Oliver Hart
Boardrooms are facing harder questions about corporate purpose, ownership, and what the firm is actually for. Activist shareholders push ESG mandates while stakeholder capitalism slogans run ahead of operating reality. Most leadership teams lack a rigorous framework for thinking through ownership and incentive design when no contract can specify every outcome.
Oliver Hart is a Nobel laureate economist whose theory of incomplete contracts reshapes how boards approach corporate governance and the question of corporate purpose.
Full Profile
Why organisations work with Oliver Hart
- Hart’s theory of incomplete contracts and the Grossman-Hart-Moore property rights theory underpin most modern thinking on corporate governance and the boundaries of the firm. Boards working through M&A, integration, outsourcing, or governance redesign get a framework grounded in four decades of foundational research.
- The Hart-Zingales shareholder welfare framework gives boards a substantive third position between Friedman-style shareholder primacy and stakeholder capitalism rhetoric. It is published in peer-reviewed journals and directly applicable to live ESG and shareholder voting decisions.
- Hart has served as a government expert witness in major US legal cases, including Black & Decker v. USA and Wells Fargo v. USA. The framework has been tested under adversarial legal scrutiny, with high-stakes commercial outcomes turning on the economic argument.
- Hart’s body of work has shaped four decades of research on ownership and incentive design. The 2016 Nobel Prize and 2023 Knight Bachelor are the formal recognition of a framework that now underpins how regulators and corporate boards approach governance questions.
Biography highlights
- Co-recipient of the 2016 Sveriges Riksbank Prize in Economic Sciences in Memory of Alfred Nobel, awarded with Bengt Holmström for contributions to contract theory.
- Lewis P. and Linda L. Geyser University Professor at Harvard, the institution’s highest faculty rank.

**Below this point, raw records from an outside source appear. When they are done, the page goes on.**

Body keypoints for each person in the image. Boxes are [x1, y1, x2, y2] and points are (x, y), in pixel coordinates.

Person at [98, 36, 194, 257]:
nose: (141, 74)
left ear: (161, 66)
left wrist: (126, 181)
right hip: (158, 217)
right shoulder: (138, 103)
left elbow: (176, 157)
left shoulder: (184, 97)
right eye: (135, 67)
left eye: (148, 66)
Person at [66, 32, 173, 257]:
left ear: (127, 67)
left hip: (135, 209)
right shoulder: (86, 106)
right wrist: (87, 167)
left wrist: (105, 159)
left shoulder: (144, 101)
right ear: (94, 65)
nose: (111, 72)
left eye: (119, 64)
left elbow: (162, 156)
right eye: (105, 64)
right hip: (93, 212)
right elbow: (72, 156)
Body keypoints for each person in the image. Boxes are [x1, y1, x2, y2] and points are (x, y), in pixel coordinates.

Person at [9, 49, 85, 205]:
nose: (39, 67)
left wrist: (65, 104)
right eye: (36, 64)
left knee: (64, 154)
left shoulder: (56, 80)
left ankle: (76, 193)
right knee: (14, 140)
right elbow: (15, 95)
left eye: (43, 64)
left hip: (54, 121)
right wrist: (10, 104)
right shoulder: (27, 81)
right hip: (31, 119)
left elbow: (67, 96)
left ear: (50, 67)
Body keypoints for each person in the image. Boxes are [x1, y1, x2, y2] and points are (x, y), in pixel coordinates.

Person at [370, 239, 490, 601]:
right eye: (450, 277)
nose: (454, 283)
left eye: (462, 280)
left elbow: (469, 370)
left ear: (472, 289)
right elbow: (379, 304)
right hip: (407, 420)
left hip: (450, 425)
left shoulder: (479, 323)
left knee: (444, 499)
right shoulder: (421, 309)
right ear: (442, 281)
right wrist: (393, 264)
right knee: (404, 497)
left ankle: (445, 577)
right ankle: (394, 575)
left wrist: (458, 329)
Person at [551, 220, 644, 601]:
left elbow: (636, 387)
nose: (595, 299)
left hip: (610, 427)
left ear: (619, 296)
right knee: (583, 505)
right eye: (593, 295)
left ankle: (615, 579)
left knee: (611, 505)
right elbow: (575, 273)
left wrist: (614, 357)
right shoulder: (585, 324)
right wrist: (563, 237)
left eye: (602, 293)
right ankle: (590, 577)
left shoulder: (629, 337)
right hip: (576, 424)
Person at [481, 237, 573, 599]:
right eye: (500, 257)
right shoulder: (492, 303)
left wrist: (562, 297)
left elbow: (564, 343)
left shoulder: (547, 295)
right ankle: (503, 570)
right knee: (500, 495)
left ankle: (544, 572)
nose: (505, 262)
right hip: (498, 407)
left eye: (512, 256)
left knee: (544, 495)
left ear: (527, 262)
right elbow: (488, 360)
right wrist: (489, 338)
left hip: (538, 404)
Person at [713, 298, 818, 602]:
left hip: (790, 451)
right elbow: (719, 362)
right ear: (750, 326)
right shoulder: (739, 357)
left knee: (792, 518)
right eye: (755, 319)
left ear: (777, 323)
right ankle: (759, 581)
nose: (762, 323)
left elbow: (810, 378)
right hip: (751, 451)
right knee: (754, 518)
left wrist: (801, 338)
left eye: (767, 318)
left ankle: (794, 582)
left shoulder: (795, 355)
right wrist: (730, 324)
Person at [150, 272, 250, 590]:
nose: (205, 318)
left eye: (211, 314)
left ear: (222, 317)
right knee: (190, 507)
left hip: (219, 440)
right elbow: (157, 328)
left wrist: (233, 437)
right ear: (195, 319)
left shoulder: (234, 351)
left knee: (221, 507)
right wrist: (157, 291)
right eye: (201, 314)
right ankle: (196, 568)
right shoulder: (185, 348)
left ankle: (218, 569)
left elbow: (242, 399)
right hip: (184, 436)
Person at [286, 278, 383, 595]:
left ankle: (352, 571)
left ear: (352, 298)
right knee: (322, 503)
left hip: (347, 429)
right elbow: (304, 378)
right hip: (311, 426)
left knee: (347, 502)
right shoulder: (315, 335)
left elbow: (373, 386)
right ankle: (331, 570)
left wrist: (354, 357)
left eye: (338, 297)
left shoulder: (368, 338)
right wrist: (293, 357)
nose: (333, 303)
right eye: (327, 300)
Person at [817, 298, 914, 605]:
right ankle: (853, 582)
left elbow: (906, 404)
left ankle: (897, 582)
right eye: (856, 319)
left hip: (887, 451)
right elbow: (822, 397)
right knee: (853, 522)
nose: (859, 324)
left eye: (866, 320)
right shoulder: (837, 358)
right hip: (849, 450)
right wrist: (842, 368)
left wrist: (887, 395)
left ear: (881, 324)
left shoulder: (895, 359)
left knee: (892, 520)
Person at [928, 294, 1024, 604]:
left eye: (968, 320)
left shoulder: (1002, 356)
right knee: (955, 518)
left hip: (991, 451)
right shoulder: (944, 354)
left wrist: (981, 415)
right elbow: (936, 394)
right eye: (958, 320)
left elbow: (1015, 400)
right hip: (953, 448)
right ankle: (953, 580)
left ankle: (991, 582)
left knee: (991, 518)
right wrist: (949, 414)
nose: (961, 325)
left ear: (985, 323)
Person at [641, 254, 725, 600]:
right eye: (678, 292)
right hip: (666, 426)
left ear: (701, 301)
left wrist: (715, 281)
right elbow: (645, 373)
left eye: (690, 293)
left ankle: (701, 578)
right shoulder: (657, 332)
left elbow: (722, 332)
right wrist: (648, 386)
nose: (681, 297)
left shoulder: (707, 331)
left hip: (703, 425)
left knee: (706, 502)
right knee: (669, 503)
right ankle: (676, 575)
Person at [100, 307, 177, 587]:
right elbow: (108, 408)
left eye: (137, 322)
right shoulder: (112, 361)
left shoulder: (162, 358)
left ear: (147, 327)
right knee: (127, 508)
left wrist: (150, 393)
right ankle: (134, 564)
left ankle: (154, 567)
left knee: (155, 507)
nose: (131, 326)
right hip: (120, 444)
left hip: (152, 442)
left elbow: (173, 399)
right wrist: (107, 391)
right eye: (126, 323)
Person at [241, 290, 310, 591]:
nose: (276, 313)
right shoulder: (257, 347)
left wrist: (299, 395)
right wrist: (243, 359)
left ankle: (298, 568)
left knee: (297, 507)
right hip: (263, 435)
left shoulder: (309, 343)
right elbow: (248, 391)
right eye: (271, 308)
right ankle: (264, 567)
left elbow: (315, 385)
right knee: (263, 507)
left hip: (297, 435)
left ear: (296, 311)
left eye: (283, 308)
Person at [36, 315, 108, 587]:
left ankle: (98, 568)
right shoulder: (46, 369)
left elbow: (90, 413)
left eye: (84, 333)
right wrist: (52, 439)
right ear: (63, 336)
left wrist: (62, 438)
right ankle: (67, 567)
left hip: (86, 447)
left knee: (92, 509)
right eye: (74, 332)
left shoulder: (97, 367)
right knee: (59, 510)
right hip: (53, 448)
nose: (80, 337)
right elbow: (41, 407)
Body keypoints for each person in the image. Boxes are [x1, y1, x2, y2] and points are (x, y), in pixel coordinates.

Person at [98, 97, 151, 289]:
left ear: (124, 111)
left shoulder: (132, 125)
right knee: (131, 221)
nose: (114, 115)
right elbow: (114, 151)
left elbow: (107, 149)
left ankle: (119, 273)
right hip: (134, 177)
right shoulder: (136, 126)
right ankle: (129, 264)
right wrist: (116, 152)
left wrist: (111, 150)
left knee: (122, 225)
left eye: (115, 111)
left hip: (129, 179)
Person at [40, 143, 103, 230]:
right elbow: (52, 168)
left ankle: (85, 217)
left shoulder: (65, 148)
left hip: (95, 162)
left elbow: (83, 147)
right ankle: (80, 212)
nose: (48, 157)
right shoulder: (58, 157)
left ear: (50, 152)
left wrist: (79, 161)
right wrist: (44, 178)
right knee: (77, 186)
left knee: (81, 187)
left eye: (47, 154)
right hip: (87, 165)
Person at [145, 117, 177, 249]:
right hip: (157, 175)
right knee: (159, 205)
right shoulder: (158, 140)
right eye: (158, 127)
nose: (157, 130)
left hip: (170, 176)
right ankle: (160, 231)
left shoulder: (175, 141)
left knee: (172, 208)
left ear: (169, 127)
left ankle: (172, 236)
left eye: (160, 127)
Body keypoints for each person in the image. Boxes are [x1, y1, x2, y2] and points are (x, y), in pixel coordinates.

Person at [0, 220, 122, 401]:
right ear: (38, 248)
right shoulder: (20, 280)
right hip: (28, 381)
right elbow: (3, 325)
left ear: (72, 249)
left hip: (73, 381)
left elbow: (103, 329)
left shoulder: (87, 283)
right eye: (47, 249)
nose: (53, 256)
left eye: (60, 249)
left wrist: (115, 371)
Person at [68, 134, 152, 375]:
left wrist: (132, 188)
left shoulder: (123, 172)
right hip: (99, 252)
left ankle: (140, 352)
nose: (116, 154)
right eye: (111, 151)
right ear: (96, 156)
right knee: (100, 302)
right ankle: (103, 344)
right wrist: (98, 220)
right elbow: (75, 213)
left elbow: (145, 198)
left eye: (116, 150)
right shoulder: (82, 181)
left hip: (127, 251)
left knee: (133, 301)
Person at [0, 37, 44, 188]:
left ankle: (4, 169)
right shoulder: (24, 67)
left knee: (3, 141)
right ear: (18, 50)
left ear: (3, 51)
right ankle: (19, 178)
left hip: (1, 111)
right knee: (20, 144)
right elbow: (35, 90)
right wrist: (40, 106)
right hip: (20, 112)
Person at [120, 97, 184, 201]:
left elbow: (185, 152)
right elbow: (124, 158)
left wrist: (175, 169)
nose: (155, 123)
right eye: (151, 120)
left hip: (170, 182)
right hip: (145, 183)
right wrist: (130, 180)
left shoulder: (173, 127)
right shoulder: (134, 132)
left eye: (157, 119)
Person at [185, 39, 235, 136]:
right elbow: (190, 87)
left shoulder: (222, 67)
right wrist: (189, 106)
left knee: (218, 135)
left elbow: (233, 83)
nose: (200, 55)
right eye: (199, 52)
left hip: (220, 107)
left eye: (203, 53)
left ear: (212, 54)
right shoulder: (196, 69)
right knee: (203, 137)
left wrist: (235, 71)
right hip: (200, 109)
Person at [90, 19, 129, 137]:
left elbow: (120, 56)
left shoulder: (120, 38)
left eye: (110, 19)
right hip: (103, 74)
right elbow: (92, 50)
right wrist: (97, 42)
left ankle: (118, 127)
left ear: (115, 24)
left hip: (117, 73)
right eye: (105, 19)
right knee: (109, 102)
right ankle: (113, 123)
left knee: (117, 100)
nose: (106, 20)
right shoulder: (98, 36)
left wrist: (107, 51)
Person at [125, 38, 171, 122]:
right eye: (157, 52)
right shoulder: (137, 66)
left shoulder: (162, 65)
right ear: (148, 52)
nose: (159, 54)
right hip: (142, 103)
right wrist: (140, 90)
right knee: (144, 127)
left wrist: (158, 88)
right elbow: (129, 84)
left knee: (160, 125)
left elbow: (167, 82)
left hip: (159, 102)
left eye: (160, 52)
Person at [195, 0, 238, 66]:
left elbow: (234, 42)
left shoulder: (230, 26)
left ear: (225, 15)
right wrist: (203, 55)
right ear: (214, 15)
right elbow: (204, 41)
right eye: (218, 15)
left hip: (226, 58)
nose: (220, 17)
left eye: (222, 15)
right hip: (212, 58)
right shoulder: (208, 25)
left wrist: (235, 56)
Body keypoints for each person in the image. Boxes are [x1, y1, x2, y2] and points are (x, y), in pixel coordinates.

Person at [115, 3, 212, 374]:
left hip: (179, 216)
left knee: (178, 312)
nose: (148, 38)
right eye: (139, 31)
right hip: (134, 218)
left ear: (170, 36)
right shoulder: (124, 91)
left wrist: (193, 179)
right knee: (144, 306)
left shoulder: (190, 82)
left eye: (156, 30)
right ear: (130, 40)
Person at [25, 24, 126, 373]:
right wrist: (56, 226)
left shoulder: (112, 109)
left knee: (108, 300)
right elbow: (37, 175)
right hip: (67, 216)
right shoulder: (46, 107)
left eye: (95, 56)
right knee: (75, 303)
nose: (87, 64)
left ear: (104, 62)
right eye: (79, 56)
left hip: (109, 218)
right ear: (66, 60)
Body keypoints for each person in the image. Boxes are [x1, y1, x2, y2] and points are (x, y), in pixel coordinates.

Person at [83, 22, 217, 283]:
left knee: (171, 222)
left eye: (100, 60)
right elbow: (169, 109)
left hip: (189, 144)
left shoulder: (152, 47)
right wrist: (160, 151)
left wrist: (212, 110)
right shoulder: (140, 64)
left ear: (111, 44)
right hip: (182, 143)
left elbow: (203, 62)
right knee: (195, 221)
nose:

- Author of Firms, Contracts, and Financial Structure (Oxford University Press), the standard reference text on the economic theory of the firm.
- Knight Bachelor in the 2023 King’s Birthday Honours for services to economic theory.
- Past president of the American Law and Economics Association and past vice president of the American Economic Association.
- Fellow of the British Academy, the American Academy of Arts and Sciences, the Econometric Society, and member of the National Academy of Sciences.
Biography
What is a firm, and where should its boundaries lie? The question sits underneath most of the contested decisions facing modern boards, from M&A integration to ESG governance. The framework that lets boards answer it rigorously was largely built by Sir Oliver Hart.
Hart’s contributions to contract theory, recognised with the 2016 Sveriges Riksbank Prize in Economic Sciences in Memory of Alfred Nobel, centre on a foundational insight. Real contracts are incomplete: they cannot specify every contingency, and whoever holds the right to decide on the unspecified elements holds the real power. The Grossman-Hart-Moore property rights theory built on this to formalise when activities should sit inside firms and when they should sit in markets.
More recently, his work with Luigi Zingales of Chicago Booth has redrawn the corporate purpose debate. The Hart-Zingales shareholder welfare framework reframes corporate objectives around the actual preferences of investors, including their non-financial concerns, and proposes shareholder voting as the mechanism for expressing them. The framework speaks directly to live disputes about ESG votes and shareholder activism on social issues.
At Harvard since 1993, Hart holds the Lewis P. and Linda L. Geyser University Professorship and chaired the Economics department from 2000 to 2003. Past president of the American Law and Economics Association and fellow of the British Academy, he was made a Knight Bachelor in 2023 for services to economic theory. The 1986 paper with Sandy Grossman, “The Costs and Benefits of Ownership,” remains the standard reference for how firm boundaries are analysed in modern economics.
Key speaking topics
- Contract theory and incomplete contracts
- The theory of the firm
- Corporate governance and ownership
- Shareholder welfare and corporate purpose
- ESG governance and shareholder activism
- Incentive design
Ideal for
- Boards of directors and chairs
- General counsel, CFOs, and corporate governance leaders
- Investors and asset managers grappling with ESG mandates
- Policymakers, regulators, and antitrust authorities
Audience outcomes
- A working theory of where firm boundaries should lie and why, applicable to live decisions on M&A and outsourcing.
- A defensible position on corporate purpose that goes beyond Friedman versus stakeholder capitalism slogans.
- The economic logic underneath shareholder activism and ESG governance, including when shareholder voting matters and when it doesn’t.
- The intellectual vocabulary for thinking about ownership and incentive design with the seriousness these topics require.